Segment Start: Listed records

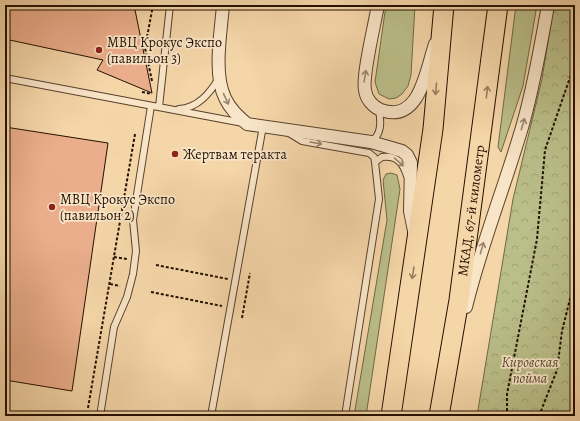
<svg xmlns="http://www.w3.org/2000/svg" width="580" height="421" font-family="Alegreya,serif">
<style>
.green{fill:#babe89;stroke:#6f6844}
.park{fill:url(#park-crowns);stroke:#6f6844}
.building{fill:#ebae8c;stroke:#241100}
.lines{fill:none;stroke-linecap:round;stroke-linejoin:round}
.service-casing{stroke:#58422a;stroke-width:8}
.minor-casing{stroke:#58422a;stroke-width:14}
.trunk-casing{stroke:#241100;stroke-width:21}
.path{stroke:#241100;stroke-width:2;stroke-dasharray:3 2;stroke-linecap:butt}
.service{stroke:#f8e4c7;stroke-width:6}
.minor{stroke:#f8e4c7;stroke-width:12}
.trunk{stroke:#f5d6a9;stroke-width:19}
.oneway{stroke:#99856d}
.oneway2{stroke:#977d5d}
.poi-dot{fill:#8f2418;stroke:#f8e4c7;stroke-width:1.5}
.labels{text-anchor:middle;stroke-width:3.5;stroke-linejoin:round;paint-order:stroke}
.poi-label{font-size:14px;fill:#241100;stroke:#f8e4c7;text-anchor:start}
.street-label{font-size:14px;fill:#241100;stroke:#f8e4c7}
.park-label{font-size:14px;font-style:italic;fill:#584e30;stroke:#f8e4c7}
</style>
<defs>
<pattern id="park-crowns" width="20" height="18" patternUnits="userSpaceOnUse"><rect width="20" height="18" fill="#babe89"/><path d="M2 6a3 3 0 1 1 6 0M12 15a3 3 0 1 1 6 0" fill="none" stroke="#a0a274"/></pattern>
</defs>
<rect width="100%" height="100%" fill="#f5d6a9"/>
<filter id="stains"><feTurbulence type="fractalNoise" baseFrequency=".005" numOctaves="4"/><feColorMatrix values="0 0 0 0 .2 0 0 0 0 .09 0 0 0 0 .02 0 0 0 .5 -.17"/></filter>
<radialGradient id="worn" r=".72"><stop offset=".6" stop-color="#630" stop-opacity="0"/><stop offset="1" stop-color="#630" stop-opacity=".3"/></radialGradient>
<path class="green" d="M 386,5 L 415,5 L 411,75 L 408,86 L 402,94 L 396,98 L 389,99 L 379,94 L 375,82 Z
M 516,5 L 537,5 L 523,86 L 501,152 L 498,147 Z
M 391,173 L 397,175 L 400,189 L 366,416 L 354,416 L 387,220 L 383,180 L 386,174 Z"/>
<path class="park" d="M 554,5 L 575,5 L 575,416 L 477,416 L 513,199 L 542,79 Z"/>
<path class="building" d="M 5,5 L 134,5 L 152,93 L 97,70 L 103,60 L 5,39 Z
M 5,127 L 108,143 L 72,391 L 5,380 Z"/>
<g class="lines">
<g class="service-casing">
<path id="service" d="M 5,78 L 243,123
M 159,107 L 170,5
M 179,109 C 198,108 210,93 219,78
M 289,133 L 302,141 L 369,153 L 374,157 L 375,162 L 379,199 L 345,416
M 371,142 C 382,134 381,122 379,109
M 375,162 L 382,157 C 397,155 403,163 407,176
M 100,416 L 114,327 L 127,297 L 133,274 L 136,251 L 133,220 L 151,106
M 211,416 L 263,126"/>
</g>
<g class="minor-casing">
<path id="minor" d="M 223,5 C 221,32 213,73 225,98 C 230,109 238,116 247,124 L 371,142 L 402,151 L 407,155 L 411,163 L 410,211 L 414,231
M 378,5 C 375,23 362,75 365,90 C 366,99 373,107 381,110 C 420,124 426,70 435,44
M 466,307 C 481,245 505,186 523,124 C 534,85 541,45 548,5"/>
</g>
<g class="trunk-casing">
<g id="trunk">
<path d="M 391,416 L 433,129 L 444,5"/>
<path id="s1" d="M 439,416 L 459,300 L 498,5"/>
</g>
</g>
<path class="path" d="M 152,81 L 145,48 L 153,5
M 142,92 L 152,94
M 114,257 L 127,259
M 156,265 L 228,279
M 110,284 L 120,286
M 151,292 L 222,306
M 242,318 L 250,273
M 88,408 L 135,134
M 507,416 L 507,394 L 537,239 L 545,150 L 575,63
M 539,416 L 557,370 L 562,331 L 575,279"/>
<use href="#service" class="service"/>
<use href="#minor" class="minor"/>
<use href="#trunk" class="trunk"/>
</g>
<defs><path id="oneway-shaft" d="M-6 0H5M1.5-3L5.5 0L1.5 3" fill="none" stroke-width="1.6" stroke-linecap="round" stroke-linejoin="round"/></defs>
<g class="oneway">
<use href="#oneway-shaft" transform="translate(365 76) rotate(-81)"/>
<use href="#oneway-shaft" transform="translate(226 99) rotate(65)"/>
<use href="#oneway-shaft" transform="translate(523 124) rotate(-73)"/>
<use href="#oneway-shaft" transform="translate(316 143) rotate(10)"/>
<use href="#oneway-shaft" transform="translate(399 162) rotate(41)"/>
<use href="#oneway-shaft" transform="translate(482 248) rotate(-74)"/>
</g>
<g class="oneway2">
<use href="#oneway-shaft" transform="translate(436 89) rotate(95)"/>
<use href="#oneway-shaft" transform="translate(487 92) rotate(-83)"/>
<use href="#oneway-shaft" transform="translate(413 273) rotate(99)"/>
</g>
<g class="poi-dot">
<circle cx="99" cy="50" r="4"/>
<circle cx="175" cy="154" r="4"/>
<circle cx="52" cy="207" r="4"/>
</g>
<g class="labels">
<g class="poi-label">
<text x="107" y="47">МВЦ Крокус Экспо<tspan x="107" dy="16">(павильон 3)</tspan></text>
<text x="183" y="159">Жертвам теракта</text>
<text x="60" y="204">МВЦ Крокус Экспо<tspan x="60" dy="16">(павильон 2)</tspan></text>
</g>
<g class="street-label">
<text dy="5" stroke="none"><textPath href="#s1" startOffset="208">МКАД, 67-й километр</textPath></text>
</g>
<g class="park-label">
<text x="530" y="367">Кировская<tspan x="530" dy="16">пойма</tspan></text>
</g>
</g>
<rect width="580" height="421" fill="none" stroke="#f5d6a9" stroke-width="20"/>
<rect x="6" y="6" width="568" height="409" fill="none" stroke="#241100" stroke-width="2"/>
<rect x="10" y="10" width="560" height="401" fill="none" stroke="#241100"/>
<rect width="100%" height="100%" filter="url(#stains)"/>
<rect width="100%" height="100%" fill="url(#worn)"/>
</svg>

Segment End: Listed records

[Work to be completed] Filter the listing by the string "size"; copy each matching line.

[Expected answer]
.poi-label{font-size:14px;fill:#241100;stroke:#f8e4c7;text-anchor:start}
.street-label{font-size:14px;fill:#241100;stroke:#f8e4c7}
.park-label{font-size:14px;font-style:italic;fill:#584e30;stroke:#f8e4c7}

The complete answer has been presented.